Ils sont venus en Ukraine pour combattre leurs concitoyens. Plusieurs dizaines de Russes opposés à Vladimir Poutine ont rejoint une nouvelle unité de l'armée ukrainienne baptisée le "bataillon sibérien", rapporte dans un article le média américain Bloomberg le 24 octobre.

L'information a été confirmée le lendemain par un responsable du renseignement militaire dans le média ukrainien Kyiv Post. Ce dernier précise que ce bataillon est incorporé au sein de la Légion internationale, l'unité des milliers d'étrangers ayant rejoint l'Ukraine. Au sein de cette formation, les volontaires sont affectés à des groupes dont les membres ont la même nationalité.

Alors que les combats se concentrent autour de la ville d'Avdiivka, nouveau point chaud du front, cette jeune unité des forces armées poursuit son entraînement militaire à l'extérieur de Kiev avant un futur déploiement.

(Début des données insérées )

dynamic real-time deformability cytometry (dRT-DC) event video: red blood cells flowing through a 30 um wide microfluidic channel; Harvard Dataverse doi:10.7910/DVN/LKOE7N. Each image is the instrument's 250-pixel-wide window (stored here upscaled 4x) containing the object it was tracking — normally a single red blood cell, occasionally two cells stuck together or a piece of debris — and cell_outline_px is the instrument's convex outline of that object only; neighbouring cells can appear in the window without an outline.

Composition, motivations des recrues… Franceinfo passe au crible ce "bataillon sibérien".

1 Qui sont les combattants qui composent ce bataillon ?

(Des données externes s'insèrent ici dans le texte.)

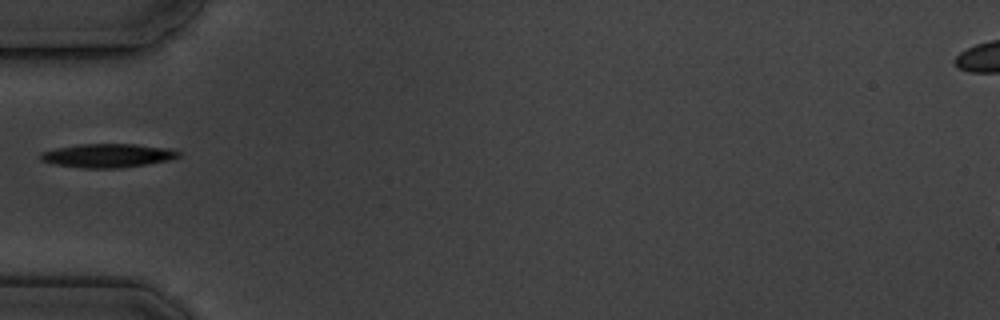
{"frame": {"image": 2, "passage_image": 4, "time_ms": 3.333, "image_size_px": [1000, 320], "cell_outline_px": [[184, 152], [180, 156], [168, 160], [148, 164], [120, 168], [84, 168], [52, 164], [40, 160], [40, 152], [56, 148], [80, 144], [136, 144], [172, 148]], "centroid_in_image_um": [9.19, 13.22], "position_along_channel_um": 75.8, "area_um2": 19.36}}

Selon l'AFP, le "bataillon sibérien" compte dans ses rangs une cinquantaine de recrues aux origines variées. L'unité est composée d'opposants politiques à Vladimir Poutine, à la fois des Russes caucasiens et des membres de groupes ethniques minoritaires, comme des Iakoutes et des Bouriates, qui vivent pour la plupart dans l'Extrême-Orient russe.

Un porte-parole de la Légion internationale précise à l'AFP que l'unité n'est pas ouverte aux prisonniers de guerre. Tous sont volontaires et sous contrat militaire avec les forces armées ukrainiennes. Avant de rejoindre l'Ukraine et le "bataillon sibérien", les futures recrues ont généralement transité par un pays tiers avant d'être enrôlées.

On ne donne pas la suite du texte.